(What the task requires) Only the lines below from the one with "BY-M03756 小鼠肠三叶因子3(ITF3)elisa试剂盒BY-M03912 小鼠利钠肽" through the one with "le gène M du virus pH1N1 : 2011." are to be written out, exactly and without any images.

(Dataset records)
=== Section Start ===

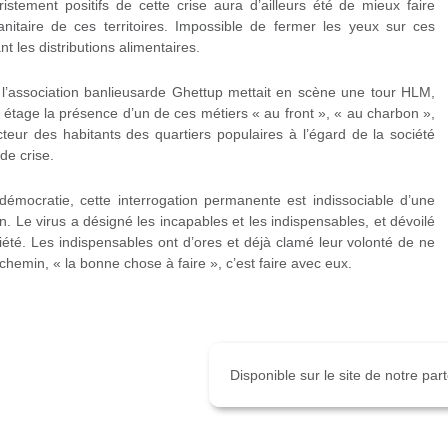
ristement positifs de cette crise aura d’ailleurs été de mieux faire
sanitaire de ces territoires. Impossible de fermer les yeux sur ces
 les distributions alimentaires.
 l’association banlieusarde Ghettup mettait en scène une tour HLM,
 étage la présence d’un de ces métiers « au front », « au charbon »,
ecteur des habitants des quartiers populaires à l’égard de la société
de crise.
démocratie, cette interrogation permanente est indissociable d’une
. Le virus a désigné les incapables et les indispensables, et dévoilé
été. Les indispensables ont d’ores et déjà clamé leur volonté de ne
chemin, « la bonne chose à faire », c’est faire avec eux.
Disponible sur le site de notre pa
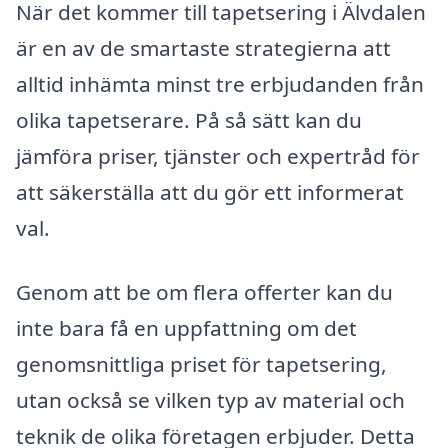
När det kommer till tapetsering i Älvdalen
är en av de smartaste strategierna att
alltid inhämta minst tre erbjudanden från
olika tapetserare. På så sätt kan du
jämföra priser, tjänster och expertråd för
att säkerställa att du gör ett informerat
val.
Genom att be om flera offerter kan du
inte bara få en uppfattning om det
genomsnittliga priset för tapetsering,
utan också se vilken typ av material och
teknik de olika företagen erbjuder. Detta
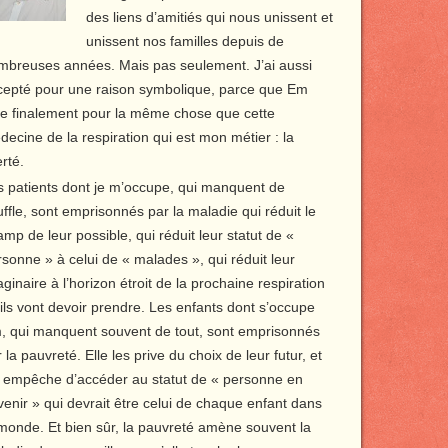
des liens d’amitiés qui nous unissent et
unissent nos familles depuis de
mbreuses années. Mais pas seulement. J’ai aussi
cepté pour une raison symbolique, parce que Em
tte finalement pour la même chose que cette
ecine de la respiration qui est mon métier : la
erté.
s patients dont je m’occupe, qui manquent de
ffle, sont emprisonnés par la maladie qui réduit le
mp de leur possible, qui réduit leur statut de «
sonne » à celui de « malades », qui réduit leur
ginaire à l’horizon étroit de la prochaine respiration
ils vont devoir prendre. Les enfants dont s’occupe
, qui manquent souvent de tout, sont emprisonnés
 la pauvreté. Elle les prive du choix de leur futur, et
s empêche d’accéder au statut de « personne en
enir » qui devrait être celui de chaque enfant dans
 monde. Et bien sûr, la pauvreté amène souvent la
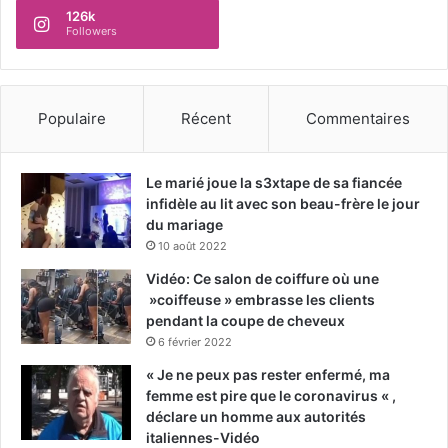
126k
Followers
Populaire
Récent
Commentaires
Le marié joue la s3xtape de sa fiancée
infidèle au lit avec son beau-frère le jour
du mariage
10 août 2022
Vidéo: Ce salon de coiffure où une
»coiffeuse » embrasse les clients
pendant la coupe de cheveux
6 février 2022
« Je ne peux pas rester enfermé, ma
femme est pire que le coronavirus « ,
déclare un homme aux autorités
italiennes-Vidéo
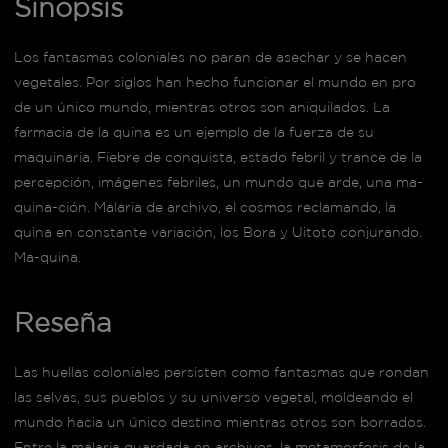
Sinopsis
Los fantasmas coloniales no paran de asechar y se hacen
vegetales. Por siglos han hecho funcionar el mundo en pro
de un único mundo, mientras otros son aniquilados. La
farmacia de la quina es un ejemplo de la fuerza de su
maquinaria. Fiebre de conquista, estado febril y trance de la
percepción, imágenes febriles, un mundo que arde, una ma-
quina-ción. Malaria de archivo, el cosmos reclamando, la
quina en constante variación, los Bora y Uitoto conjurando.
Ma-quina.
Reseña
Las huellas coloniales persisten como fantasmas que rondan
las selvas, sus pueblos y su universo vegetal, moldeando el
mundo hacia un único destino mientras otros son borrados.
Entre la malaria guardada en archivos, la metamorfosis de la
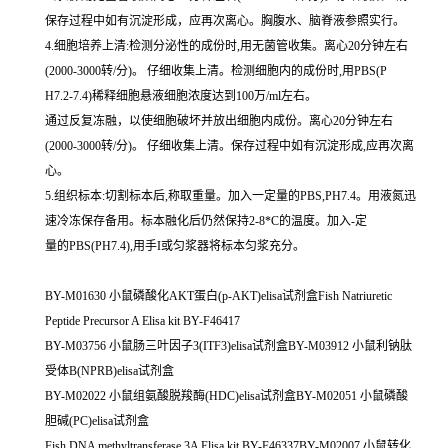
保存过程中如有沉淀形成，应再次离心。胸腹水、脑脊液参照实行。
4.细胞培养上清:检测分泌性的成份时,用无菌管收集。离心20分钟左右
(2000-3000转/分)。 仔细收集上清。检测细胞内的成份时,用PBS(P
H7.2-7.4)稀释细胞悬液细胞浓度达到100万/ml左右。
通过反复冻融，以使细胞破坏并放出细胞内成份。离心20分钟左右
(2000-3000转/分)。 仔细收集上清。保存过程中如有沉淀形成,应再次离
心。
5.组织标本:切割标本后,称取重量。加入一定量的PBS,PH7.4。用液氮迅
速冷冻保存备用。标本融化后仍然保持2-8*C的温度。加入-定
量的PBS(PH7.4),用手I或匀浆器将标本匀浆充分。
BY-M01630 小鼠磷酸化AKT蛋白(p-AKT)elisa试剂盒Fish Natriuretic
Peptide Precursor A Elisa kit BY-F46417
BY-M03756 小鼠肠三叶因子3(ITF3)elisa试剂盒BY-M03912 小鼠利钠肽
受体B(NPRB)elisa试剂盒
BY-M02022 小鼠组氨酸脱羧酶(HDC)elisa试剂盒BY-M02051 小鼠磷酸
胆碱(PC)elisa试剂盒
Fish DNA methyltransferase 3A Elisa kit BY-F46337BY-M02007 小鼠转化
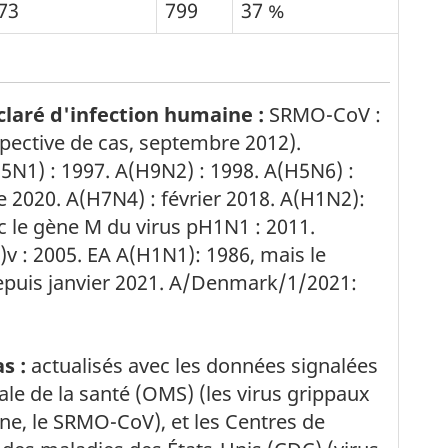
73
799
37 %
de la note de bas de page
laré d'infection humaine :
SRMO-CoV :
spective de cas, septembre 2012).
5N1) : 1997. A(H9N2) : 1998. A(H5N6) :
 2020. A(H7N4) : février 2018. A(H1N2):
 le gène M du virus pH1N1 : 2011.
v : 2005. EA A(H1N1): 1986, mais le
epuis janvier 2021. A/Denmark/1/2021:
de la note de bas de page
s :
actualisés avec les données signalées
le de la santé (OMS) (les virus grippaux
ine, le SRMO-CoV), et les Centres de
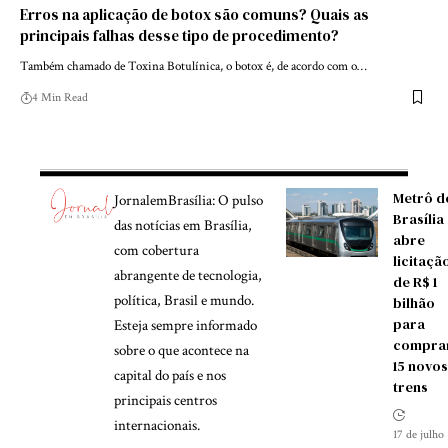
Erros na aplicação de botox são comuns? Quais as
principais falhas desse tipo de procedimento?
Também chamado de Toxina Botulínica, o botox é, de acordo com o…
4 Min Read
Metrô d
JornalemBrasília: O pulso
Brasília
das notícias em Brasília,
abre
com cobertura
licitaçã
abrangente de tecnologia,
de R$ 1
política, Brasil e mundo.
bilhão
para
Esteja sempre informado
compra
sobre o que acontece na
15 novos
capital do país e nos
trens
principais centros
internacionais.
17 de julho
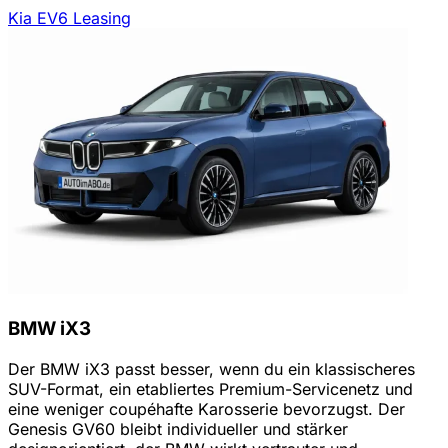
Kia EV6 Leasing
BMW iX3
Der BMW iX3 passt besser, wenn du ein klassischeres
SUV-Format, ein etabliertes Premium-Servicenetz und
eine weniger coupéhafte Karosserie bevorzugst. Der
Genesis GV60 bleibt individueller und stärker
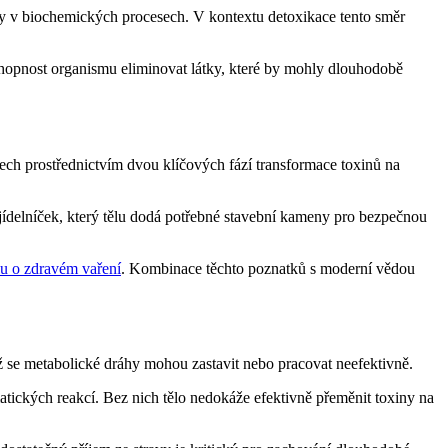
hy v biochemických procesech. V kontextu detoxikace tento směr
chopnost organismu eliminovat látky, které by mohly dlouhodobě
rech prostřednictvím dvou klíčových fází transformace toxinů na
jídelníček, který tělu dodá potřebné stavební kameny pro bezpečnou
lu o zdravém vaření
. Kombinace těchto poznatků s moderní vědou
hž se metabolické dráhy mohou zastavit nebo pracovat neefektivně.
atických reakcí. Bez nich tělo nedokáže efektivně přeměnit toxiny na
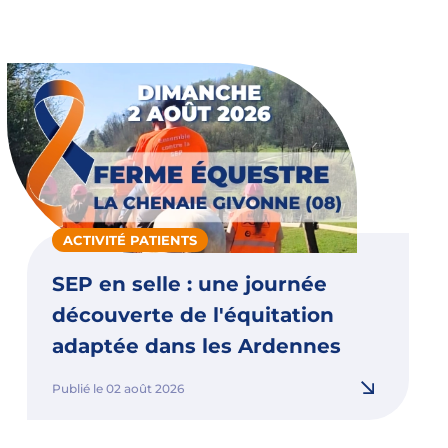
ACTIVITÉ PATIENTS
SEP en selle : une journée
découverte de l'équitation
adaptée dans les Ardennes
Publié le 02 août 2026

=== Section End ===

(Exercise output)
BY-M03756 小鼠肠三叶因子3(ITF3)elisa试剂盒BY-M03912 小鼠利钠肽
受体B(NPRB)elisa试剂盒
BY-M02022 小鼠组氨酸脱羧酶(HDC)elisa试剂盒BY-M02051 小鼠磷酸
胆碱(PC)elisa试剂盒
Fish DNA methyltransferase 3A Elisa kit BY-F46337BY-M02007 小鼠转化
73
799
37 %
de la note de bas de page
laré d'infection humaine :
SRMO-CoV :
spective de cas, septembre 2012).
5N1) : 1997. A(H9N2) : 1998. A(H5N6) :
 2020. A(H7N4) : février 2018. A(H1N2):
 le gène M du virus pH1N1 : 2011.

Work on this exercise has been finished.